*DIRECTIONS*:
1. Answer the following questions from the passage on solar power, one line per question. (a) Who is named as chairman of Southern California Edison? (b) At roughly what annual production level do the calculations cited by Andrew Krantz show economies of scale beginning in solar power? (c) When does Krantz believe Arco should reach the 20-megawatt point?
2. In the passage on solar power, reproduce the stretch from "It is good news, too, that" through "has become desirable." word for word.

*PROVIDED TEXT*:

It is good news, too, that the oil glut hasn’t squelched this intant industry even though the price for solar generating plants is extraordinary and the power they supply is but a drop in the ocean. “It costs $1 to $2 a watt right now for coal or unclear, and photovoltaics is about $10 a watt,’ says Paul Maycock, a top photovoltaics consultant in Alexandria, Va. What’s keeping solar energy alive? The fact that it lends itself to smallscale generating plants, for one thing. “The electric utility industry must move away from the tradition of large, capital-intensive, baseload plants,’ says William Gould, chairman of Southern California Edison. Why so? Because demand for electricity is growing at historic lows and so expansion in small increments has become desirable.

That probably will not mean an increase in the rooftop solar systems first envisaged by the “small is beautiful’ crowd, except in remote locations. Rather, says Andrew Krantz, head of the Department of Energy’s photovoltaic systems research branch, it means the construction of solar generating plants as a supplement to larger, conventional power plants. “Our calculations show that you begin to arrive at economies of scale in solar power at about 20 megawatts a year of production,’ he says. At that level, the price of solar panels would fall to $3 or $3.50 a watt. That’s a long way from the current $10 figure, but Krantz believes Arco should reach the 20-megawatt point in early 1985.

*DATA EXTRACT*:

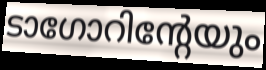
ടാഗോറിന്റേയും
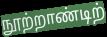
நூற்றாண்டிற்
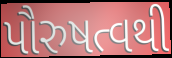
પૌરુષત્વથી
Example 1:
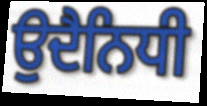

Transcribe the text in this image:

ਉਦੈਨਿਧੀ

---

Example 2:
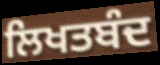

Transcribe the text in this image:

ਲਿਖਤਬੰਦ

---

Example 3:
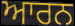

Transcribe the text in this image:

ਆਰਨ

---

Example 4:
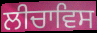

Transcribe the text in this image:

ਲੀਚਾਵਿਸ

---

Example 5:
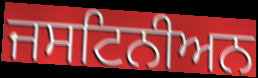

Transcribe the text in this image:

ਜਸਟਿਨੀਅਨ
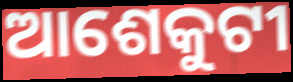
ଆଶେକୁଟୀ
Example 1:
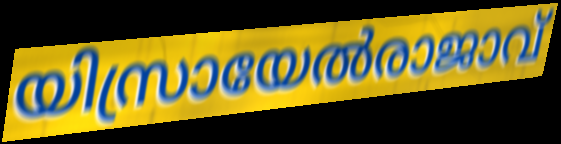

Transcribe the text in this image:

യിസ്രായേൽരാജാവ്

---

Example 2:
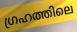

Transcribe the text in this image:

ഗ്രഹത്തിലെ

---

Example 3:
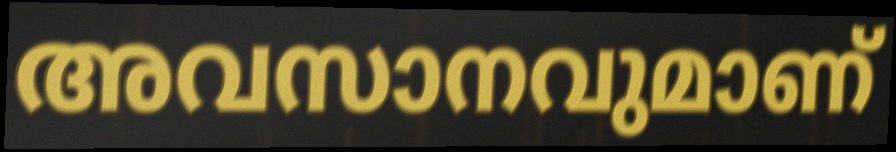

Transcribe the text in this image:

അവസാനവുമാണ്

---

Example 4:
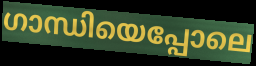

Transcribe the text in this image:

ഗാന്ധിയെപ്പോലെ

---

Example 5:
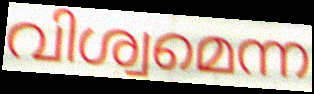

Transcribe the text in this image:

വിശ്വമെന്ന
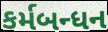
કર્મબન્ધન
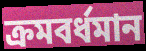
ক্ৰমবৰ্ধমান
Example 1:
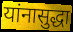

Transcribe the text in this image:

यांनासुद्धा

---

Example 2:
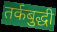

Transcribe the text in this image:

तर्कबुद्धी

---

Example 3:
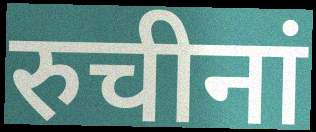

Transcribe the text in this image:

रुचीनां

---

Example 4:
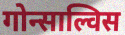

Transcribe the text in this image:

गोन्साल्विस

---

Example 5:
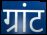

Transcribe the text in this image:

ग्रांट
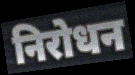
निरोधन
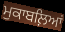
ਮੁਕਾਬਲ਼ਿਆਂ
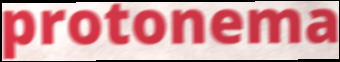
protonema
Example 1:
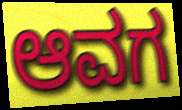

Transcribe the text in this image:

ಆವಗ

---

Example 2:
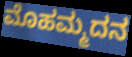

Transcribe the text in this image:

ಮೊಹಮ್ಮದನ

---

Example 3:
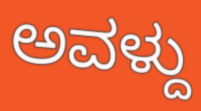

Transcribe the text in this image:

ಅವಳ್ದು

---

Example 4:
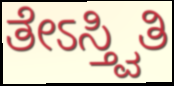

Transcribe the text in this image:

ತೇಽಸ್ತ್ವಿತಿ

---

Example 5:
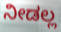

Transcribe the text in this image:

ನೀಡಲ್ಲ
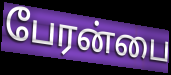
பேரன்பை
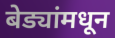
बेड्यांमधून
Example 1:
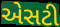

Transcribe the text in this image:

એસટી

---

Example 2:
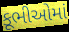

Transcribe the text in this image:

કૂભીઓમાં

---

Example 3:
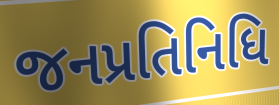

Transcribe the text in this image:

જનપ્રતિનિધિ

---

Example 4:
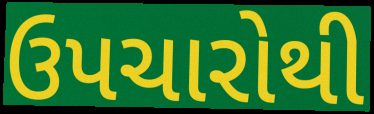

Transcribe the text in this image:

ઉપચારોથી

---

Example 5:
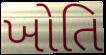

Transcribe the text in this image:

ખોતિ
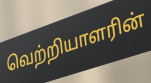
* * *
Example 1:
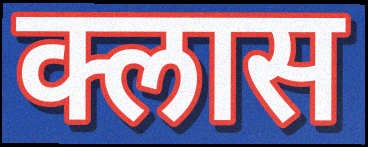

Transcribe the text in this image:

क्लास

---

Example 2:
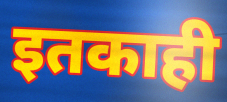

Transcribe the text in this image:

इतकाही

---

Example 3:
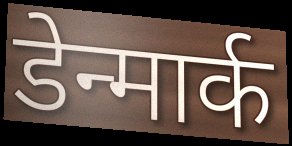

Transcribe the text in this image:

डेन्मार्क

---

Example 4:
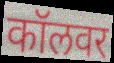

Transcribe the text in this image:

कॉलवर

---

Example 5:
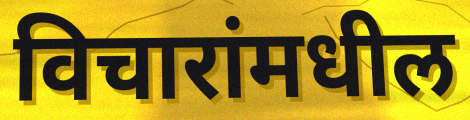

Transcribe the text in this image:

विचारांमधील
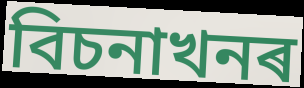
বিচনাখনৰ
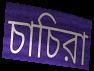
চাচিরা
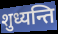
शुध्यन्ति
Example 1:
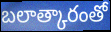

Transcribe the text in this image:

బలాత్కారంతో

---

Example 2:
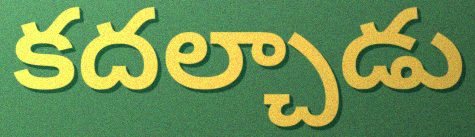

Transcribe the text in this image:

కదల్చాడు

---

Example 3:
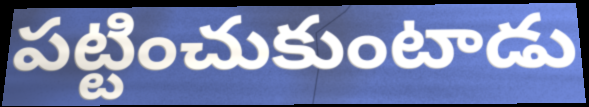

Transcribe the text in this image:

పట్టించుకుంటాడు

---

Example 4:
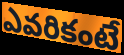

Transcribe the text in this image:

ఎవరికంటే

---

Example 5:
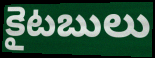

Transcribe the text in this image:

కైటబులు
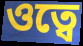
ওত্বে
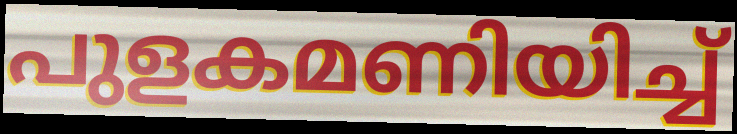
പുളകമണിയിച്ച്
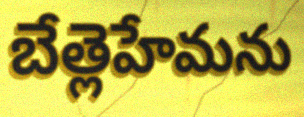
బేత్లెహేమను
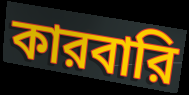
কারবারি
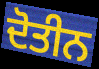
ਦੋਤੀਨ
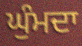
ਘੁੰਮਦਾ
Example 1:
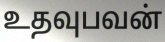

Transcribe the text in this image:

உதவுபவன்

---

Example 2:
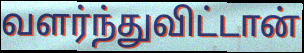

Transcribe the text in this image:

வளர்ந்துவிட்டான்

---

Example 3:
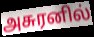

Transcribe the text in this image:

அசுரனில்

*RESULTS FOR EACH TASK*:
1.
(a) William Gould
(b) About 20 megawatts a year
(c) Early 1985

2.
It is good news, too, that the oil glut hasn’t squelched this intant industry even though the price for solar generating plants is extraordinary and the power they supply is but a drop in the ocean. “It costs $1 to $2 a watt right now for coal or unclear, and photovoltaics is about $10 a watt,’ says Paul Maycock, a top photovoltaics consultant in Alexandria, Va. What’s keeping solar energy alive? The fact that it lends itself to smallscale generating plants, for one thing. “The electric utility industry must move away from the tradition of large, capital-intensive, baseload plants,’ says William Gould, chairman of Southern California Edison. Why so? Because demand for electricity is growing at historic lows and so expansion in small increments has become desirable.